With every Olympics, visibility around LGBTQ athletes grows, thanks to both individual competitors and an increase in the sheer number of athletes who are publicly out. Outsports estimated that at least 36 openly LGBTQ athletes, from 14 different countries, are competing in Beijing. That’s double the amount from 2018, in Pyeongchang, but significantly less than the last Summer Olympics, which typically has more than triple the number of athletes competing compared to the Winter Games. Last year, at the Summer Games in Tokyo, there were an estimated, record-breaking 186 openly LGBTQ Olympians.
“Eight years ago, there had never been an out gay figure skater at the Olympics,” Zeigler said, drawing a comparison between figure skating and hockey. “Things have changed dramatically — just how bold people are willing to be in sports — in a pretty short period of time.”
Star power
Among the Canadian team’s LGBTQ players are stars Brianne Jenner and Erin Ambrose. In her third Olympic appearance, Jenner is the top goal-scorer in the tournament, looking to add another medal to her existing gold and silver. Ambrose, making her Olympic debut, is the tournament’s top goal-scoring defender and one of the team’s powerhouse players.
This star power has been a major factor in the impact of the Canadians’ queer contingency at the games. As Zeigler pointed out, it’s not just the number of players on Team Canada who are out, it’s that some of the best players on the team — and hence, in the world — are out.
It’s similar to the effect that top athletes, such as Megan Rapinoe and Abby Wambach, have had in women’s soccer. As Rapinoe, Wambach and many other LGBTQ players have been vocal about their personal lives, the sport has seen an increase in queer visibility and mainstream acceptance of its queer athletes. Like the Olympics, and the women’s events in particular, the last women’s World Cup saw an exponential increase in openly LGBTQ players.

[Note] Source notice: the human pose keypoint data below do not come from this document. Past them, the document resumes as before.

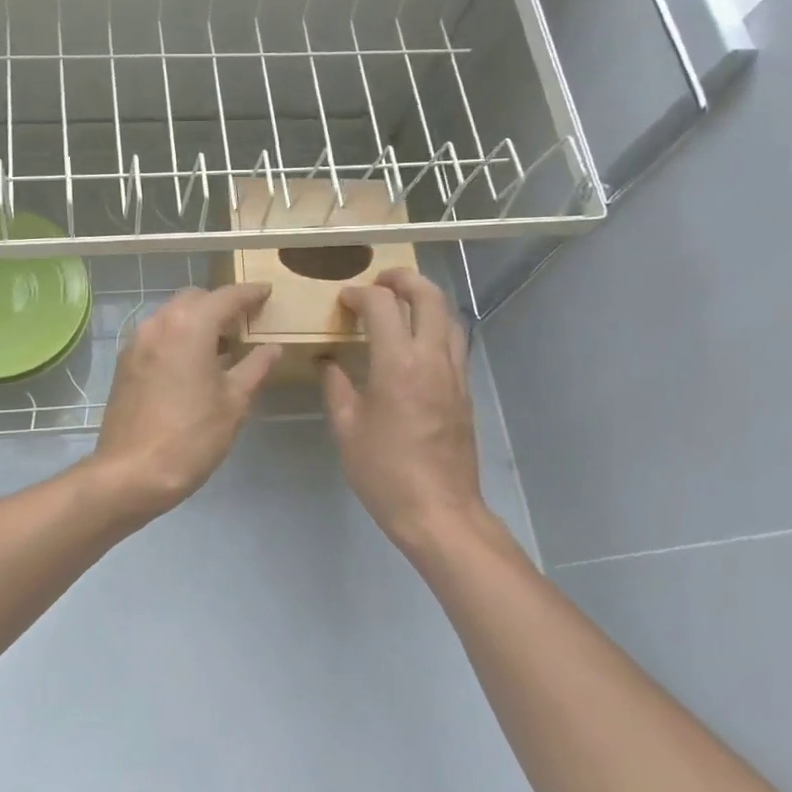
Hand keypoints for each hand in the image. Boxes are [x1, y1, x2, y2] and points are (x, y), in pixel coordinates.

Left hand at [91, 284, 282, 519]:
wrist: (132, 472)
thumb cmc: (192, 436)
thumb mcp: (234, 402)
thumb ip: (256, 367)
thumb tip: (273, 347)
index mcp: (190, 326)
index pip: (225, 296)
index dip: (249, 293)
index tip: (267, 292)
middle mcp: (159, 323)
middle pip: (195, 298)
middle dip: (221, 303)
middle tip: (246, 321)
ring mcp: (137, 342)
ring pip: (172, 314)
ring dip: (197, 319)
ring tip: (223, 343)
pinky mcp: (125, 363)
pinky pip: (157, 335)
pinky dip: (178, 336)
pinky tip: (193, 362)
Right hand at [322, 269, 494, 561]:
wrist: (439, 511)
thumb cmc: (384, 472)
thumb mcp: (347, 429)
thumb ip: (336, 387)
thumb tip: (327, 361)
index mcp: (397, 365)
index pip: (383, 306)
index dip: (361, 294)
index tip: (344, 299)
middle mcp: (432, 360)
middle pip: (430, 297)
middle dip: (405, 280)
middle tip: (381, 281)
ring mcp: (454, 375)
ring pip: (450, 318)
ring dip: (427, 301)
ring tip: (402, 306)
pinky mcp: (464, 393)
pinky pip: (454, 344)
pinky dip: (436, 328)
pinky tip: (415, 345)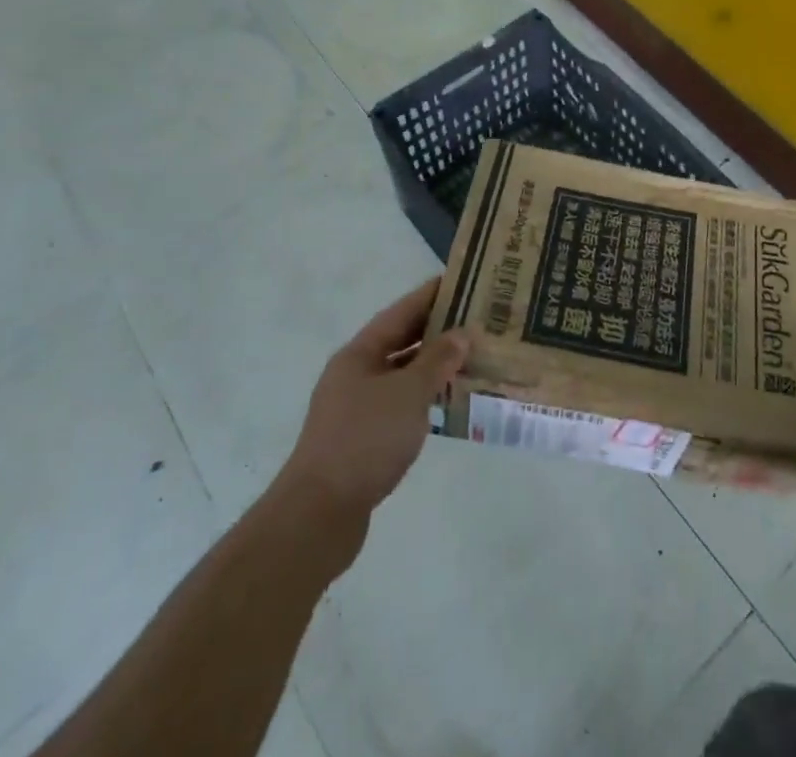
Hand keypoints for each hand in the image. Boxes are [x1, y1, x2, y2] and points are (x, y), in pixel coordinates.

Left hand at [276, 279, 468, 556]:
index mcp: (359, 354)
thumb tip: (461, 334)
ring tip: (471, 358)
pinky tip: (449, 404)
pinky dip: (424, 398)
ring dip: (433, 367)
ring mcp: (356, 408)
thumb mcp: (408, 394)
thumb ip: (437, 361)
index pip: (400, 313)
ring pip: (401, 375)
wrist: (319, 514)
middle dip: (436, 331)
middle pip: (400, 342)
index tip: (462, 281)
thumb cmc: (365, 440)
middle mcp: (354, 374)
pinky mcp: (362, 439)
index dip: (430, 296)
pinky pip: (400, 405)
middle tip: (475, 320)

But top scorers and star players aren’t the only people changing the culture of elite sports. Zeigler emphasized that there’s also a lot of power in backup and reserve players being out, as it dispels the fear that only the most well-known athletes are safe to live openly.
“When one teammate comes out and is accepted, it makes it that much easier for other people to do it, and more likely that they will,” Zeigler said. “We can point to examples in men’s sports and women’s sports, but I think that the Canadian women’s ice hockey team is a great example of that.”
“There’s a culture there that is empowered by out athletes. And it just, kind of, feeds in on itself — this snowball effect,” he said.
Like in professional and other elite sports arenas, openly LGBTQ female Olympians far outnumber their male counterparts, a fact that has been attributed to the much more stigmatizing culture of men’s athletics. In Beijing, men make up about a third of Outsports’ list of openly gay athletes, compared to a reported 1 to 9 ratio at the Tokyo Games.
The Beijing Olympics women’s hockey final starts on Wednesday at 11:10 p.m. ET.